Really, no one leaves the Raspberry Pi. However, they claim that the CuBox simply accomplishes tasks that the Pi cannot for some projects.
| Profile | Details |
|---|---|
| Product Family | CuBox-i / CuBox Pulse series of mini-computers |
| Manufacturer | SolidRun Ltd., headquartered in Yokneam Illit, Israel |
| Founded | 2010 |
| Core SoC | NXP i.MX6 (Quad / Dual / Solo) and newer i.MX8 variants |
| Form Factor | Roughly 2 x 2 x 2 inches — about the size of a Rubik’s Cube |
| Operating Systems | Debian, Ubuntu, Yocto, Android, OpenELEC, Volumio, DietPi |
| Audio Output | On-board S/PDIF optical, HDMI, USB (separate bus) |
| Common Uses | Roon Bridge endpoints, media servers, IoT gateways, digital signage |
| Direct Competitor | Raspberry Pi Foundation boards |
| Approx. Price Range | $90 – $200 USD depending on configuration |
| Distinguishing Feature | Separate buses for USB and Ethernet, fanless aluminum chassis |
It’s difficult to ignore the change. The discussion of hobbyist single-board computers was a one-horse race for many years. Millions of people bought the Pi, schools embraced it, and its British manufacturing story from Pencoed, South Wales, gave it a romantic underdog appeal that rivals found difficult to match. That benefit is still present. However, a more subdued migration began between the Pi 3 and the Pi 4, motivated more by dissatisfaction with the minor architectural compromises incorporated into the Pi’s design than by spec sheets.
The bus is the compromise that everyone seems to bring up first. USB and Ethernet share a single 480 Mbps system bus on the Raspberry Pi, which is good for experimenting but not so good for streaming high-bitrate audio to a serious DAC.

In contrast, they are separated by the CuBox-i. Until you’ve actually tried sending 768 kHz audio through a Pi and seen it stutter, that may seem like a footnote. For years, people who use Roon Bridge endpoints in their living rooms have been discussing this, and the discussion has gradually spread from audiophile circles into more general developer forums.
Additionally, it seems like SolidRun has been playing a longer game. The business is small, has its headquarters in Israel, and doesn’t use the same marketing strategies as the Pi Foundation. Wales has no tours of wave-soldering factories, no education campaigns, and no charity wing. Rather, they have concentrated on integrators, industrial clients, and the type of engineers who actually read NXP’s i.MX documentation.

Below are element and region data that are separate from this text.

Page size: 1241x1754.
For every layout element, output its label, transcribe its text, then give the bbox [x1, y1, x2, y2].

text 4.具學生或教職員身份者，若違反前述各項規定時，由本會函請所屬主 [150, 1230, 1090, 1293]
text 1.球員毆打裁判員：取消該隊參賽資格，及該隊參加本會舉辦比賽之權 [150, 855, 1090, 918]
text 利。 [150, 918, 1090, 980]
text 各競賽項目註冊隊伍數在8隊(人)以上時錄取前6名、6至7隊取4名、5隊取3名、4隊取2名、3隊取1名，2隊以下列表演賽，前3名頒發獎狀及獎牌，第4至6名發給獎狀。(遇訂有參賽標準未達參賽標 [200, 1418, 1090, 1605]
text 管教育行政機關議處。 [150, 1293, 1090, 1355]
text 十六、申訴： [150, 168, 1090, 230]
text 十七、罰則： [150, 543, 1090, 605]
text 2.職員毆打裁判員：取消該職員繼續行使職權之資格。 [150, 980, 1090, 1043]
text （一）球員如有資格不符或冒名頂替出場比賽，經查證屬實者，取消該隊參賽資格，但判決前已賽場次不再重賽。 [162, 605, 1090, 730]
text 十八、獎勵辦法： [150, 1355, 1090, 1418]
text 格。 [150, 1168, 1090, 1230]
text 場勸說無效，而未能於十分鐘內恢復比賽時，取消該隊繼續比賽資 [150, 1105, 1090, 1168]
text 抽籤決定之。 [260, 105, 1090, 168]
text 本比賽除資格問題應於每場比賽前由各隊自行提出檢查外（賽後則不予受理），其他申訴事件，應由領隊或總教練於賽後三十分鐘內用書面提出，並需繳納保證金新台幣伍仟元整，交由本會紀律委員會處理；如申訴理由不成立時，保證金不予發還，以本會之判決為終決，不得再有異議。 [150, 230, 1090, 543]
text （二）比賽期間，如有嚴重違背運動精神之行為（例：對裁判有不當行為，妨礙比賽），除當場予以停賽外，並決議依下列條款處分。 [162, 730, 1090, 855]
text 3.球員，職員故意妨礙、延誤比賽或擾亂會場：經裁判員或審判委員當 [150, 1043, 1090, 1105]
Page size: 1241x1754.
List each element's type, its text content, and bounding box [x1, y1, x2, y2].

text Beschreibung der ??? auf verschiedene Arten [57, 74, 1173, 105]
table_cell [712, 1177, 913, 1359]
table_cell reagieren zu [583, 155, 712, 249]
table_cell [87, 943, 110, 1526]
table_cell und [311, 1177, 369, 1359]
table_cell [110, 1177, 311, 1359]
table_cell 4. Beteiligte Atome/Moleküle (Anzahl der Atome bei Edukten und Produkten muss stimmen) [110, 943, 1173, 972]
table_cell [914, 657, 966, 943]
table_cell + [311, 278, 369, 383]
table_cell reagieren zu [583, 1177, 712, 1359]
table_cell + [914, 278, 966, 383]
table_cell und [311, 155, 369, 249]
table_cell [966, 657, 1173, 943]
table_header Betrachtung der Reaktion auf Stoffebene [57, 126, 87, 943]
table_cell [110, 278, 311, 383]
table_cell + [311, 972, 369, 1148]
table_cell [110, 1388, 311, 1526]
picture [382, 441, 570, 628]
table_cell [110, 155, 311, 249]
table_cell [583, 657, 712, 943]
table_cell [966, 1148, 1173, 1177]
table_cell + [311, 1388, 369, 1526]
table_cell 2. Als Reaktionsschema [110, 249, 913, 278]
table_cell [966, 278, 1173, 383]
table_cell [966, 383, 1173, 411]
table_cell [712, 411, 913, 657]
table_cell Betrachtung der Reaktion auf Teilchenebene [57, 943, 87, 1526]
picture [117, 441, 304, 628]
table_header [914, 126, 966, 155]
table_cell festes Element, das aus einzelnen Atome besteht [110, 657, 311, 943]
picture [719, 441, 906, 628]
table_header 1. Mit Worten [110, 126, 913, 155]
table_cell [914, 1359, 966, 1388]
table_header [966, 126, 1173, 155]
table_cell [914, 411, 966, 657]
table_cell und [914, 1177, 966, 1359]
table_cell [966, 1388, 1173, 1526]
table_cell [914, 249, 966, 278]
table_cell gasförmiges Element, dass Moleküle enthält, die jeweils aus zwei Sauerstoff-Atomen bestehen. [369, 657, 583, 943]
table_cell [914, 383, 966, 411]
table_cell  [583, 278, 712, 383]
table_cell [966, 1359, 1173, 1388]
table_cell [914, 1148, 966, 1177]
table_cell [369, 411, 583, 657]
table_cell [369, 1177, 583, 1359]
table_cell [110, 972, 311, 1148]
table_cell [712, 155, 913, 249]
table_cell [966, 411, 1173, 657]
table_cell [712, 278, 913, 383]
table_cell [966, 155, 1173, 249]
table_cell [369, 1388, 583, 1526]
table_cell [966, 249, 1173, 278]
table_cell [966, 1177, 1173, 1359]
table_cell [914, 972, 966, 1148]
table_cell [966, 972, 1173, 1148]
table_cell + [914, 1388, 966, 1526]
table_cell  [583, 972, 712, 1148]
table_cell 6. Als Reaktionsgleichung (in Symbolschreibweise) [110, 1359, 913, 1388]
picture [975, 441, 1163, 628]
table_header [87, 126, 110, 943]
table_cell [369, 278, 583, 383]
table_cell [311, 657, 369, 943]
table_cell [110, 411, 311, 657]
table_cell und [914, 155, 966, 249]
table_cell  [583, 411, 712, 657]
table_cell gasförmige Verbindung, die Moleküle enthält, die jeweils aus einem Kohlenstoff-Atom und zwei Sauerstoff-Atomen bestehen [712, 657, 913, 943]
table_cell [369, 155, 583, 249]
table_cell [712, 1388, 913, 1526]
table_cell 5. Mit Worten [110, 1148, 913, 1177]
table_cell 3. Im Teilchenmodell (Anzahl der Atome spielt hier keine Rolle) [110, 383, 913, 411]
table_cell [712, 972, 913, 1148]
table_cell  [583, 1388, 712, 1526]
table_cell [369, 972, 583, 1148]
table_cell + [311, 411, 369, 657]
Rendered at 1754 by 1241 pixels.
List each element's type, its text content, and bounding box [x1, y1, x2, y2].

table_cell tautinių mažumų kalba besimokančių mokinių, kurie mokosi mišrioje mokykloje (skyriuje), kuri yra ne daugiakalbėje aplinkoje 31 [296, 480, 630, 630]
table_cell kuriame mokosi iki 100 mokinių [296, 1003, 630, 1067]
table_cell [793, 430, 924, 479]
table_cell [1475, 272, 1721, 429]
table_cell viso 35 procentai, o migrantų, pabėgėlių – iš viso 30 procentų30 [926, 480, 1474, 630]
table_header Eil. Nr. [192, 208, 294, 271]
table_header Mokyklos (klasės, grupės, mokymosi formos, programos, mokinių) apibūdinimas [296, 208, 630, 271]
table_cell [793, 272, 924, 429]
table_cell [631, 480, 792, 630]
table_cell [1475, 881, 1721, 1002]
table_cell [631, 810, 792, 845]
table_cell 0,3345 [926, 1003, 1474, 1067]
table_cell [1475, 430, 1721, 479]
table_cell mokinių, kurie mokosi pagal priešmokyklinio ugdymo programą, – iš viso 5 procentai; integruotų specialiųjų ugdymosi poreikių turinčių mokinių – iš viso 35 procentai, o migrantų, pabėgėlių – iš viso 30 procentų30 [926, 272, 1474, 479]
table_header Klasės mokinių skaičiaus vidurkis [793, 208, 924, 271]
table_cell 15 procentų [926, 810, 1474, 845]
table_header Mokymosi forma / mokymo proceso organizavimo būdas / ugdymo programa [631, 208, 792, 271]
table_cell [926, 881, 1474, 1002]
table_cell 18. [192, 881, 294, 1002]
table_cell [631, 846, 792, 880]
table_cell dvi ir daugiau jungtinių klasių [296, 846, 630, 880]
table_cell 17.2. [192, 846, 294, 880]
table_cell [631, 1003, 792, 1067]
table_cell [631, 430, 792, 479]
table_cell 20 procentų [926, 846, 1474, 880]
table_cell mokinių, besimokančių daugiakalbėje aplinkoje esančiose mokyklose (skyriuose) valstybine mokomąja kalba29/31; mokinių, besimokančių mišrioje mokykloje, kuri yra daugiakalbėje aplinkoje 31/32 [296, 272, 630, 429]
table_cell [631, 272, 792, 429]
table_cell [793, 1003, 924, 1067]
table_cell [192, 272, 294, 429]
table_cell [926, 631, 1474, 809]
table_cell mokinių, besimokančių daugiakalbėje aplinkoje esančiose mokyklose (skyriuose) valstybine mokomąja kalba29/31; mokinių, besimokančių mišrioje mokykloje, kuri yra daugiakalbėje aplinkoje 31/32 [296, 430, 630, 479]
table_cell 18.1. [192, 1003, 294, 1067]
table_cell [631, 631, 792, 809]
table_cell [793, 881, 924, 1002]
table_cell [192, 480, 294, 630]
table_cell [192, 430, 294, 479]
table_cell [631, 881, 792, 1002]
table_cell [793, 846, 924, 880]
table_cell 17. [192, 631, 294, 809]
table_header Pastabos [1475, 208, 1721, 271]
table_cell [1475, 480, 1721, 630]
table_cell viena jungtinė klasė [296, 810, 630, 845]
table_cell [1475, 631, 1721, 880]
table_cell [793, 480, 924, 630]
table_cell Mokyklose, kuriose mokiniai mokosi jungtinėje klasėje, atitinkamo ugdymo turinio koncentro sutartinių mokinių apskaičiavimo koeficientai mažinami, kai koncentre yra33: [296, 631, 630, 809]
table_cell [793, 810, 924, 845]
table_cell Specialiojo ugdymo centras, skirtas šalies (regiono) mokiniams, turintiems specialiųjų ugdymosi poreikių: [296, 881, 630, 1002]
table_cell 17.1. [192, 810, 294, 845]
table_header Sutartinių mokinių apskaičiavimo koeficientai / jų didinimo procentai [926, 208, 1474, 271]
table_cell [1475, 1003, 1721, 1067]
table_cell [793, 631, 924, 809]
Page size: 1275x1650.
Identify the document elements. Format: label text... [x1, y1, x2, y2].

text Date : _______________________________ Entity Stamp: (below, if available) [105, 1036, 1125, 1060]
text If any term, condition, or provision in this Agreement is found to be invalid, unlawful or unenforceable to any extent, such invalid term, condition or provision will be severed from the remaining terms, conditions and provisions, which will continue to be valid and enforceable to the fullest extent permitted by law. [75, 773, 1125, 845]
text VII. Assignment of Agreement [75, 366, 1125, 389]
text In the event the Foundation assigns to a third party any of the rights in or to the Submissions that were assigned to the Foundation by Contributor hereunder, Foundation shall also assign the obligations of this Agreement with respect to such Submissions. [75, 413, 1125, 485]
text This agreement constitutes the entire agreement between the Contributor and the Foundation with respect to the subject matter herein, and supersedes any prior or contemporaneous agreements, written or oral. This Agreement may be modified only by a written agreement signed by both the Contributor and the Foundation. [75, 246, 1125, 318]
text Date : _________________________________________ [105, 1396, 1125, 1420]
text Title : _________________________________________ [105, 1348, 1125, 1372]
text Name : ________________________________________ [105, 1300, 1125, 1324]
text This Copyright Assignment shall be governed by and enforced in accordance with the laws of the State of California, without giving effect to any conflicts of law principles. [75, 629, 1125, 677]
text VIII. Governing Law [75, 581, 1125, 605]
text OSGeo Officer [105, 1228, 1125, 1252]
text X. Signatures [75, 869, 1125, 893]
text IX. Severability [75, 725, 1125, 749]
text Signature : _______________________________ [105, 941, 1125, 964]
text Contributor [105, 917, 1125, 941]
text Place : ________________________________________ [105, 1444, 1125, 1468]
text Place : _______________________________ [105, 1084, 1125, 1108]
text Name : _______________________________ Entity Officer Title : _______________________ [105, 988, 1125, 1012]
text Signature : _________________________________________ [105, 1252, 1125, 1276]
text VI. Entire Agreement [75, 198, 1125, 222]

The end product, which is fanless, aluminum-cased, and the kind of thing you bolt into a rack and forget about for three years, feels less like a teaching tool and more like a piece of equipment.
You get the idea that the CuBox community is smaller but stickier as you watch this develop. There is less noise in the forums. The tutorials are more comprehensive. CuBoxes aren’t used for LED projects; instead, they’re used for media servers, signage controllers, and edge gateways for industrial sensors. The CuBox may never be able to match the Pi in terms of raw volume, and to be honest, it doesn’t seem to want to. You can tell that just by looking at SolidRun’s prices. The cost of a loaded CuBox exceeds three Pis.
The change is real, though. Despite its outdated details, the 2015 Hacker SBC Survey revealed the fundamental reality: the SBC market was already fragmenting, and developers were starting to use their money to support boards that effectively addressed particular issues rather than those that performed all tasks. The default is still the Pi. However, defaults deteriorate gradually before accelerating. Some longtime tinkerers believe that a few experts rather than a single board will control the next few years. Against the odds, CuBox appears to be one of them.
It’s still unclear if that translates into a true ecosystem rivalry or just a fervent niche. However, the cube remains on the shelf.